EXERCISE DIRECTIONS: Write out every line of the entries below with no changes at all.

(A block of data)
-----

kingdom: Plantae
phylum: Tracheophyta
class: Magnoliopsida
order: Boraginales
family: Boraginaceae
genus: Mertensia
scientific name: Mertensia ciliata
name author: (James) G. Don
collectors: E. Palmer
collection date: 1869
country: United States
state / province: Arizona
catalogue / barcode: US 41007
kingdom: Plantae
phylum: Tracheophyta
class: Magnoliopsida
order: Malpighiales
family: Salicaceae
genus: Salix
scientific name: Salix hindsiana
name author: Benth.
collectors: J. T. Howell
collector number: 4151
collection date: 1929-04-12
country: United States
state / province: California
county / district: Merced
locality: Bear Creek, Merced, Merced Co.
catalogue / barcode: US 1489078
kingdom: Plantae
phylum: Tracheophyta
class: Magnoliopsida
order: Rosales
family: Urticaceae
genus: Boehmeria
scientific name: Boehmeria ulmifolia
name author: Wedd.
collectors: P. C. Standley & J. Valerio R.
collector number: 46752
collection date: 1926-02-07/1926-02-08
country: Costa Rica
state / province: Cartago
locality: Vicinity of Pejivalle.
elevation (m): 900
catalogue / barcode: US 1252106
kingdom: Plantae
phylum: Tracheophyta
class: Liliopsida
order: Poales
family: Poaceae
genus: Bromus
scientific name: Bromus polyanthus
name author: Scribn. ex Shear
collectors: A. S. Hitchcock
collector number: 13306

-----

RESULT:
kingdom: Plantae
phylum: Tracheophyta
class: Magnoliopsida
order: Boraginales
family: Boraginaceae
genus: Mertensia
scientific name: Mertensia ciliata
name author: (James) G. Don
collectors: E. Palmer
collection date: 1869
country: United States
state / province: Arizona
catalogue / barcode: US 41007
kingdom: Plantae
phylum: Tracheophyta
class: Magnoliopsida
order: Malpighiales
family: Salicaceae
genus: Salix
scientific name: Salix hindsiana
name author: Benth.
collectors: J. T. Howell
collector number: 4151
collection date: 1929-04-12
country: United States
state / province: California
county / district: Merced
locality: Bear Creek, Merced, Merced Co.
catalogue / barcode: US 1489078
kingdom: Plantae
phylum: Tracheophyta
class: Magnoliopsida
order: Rosales
family: Urticaceae
genus: Boehmeria
scientific name: Boehmeria ulmifolia
name author: Wedd.
collectors: P. C. Standley & J. Valerio R.
collector number: 46752
collection date: 1926-02-07/1926-02-08
country: Costa Rica
state / province: Cartago
locality: Vicinity of Pejivalle.
elevation (m): 900
catalogue / barcode: US 1252106
kingdom: Plantae
phylum: Tracheophyta
class: Liliopsida
order: Poales
family: Poaceae
genus: Bromus
scientific name: Bromus polyanthus
name author: Scribn. ex Shear
collectors: A. S. Hitchcock
collector number: 13306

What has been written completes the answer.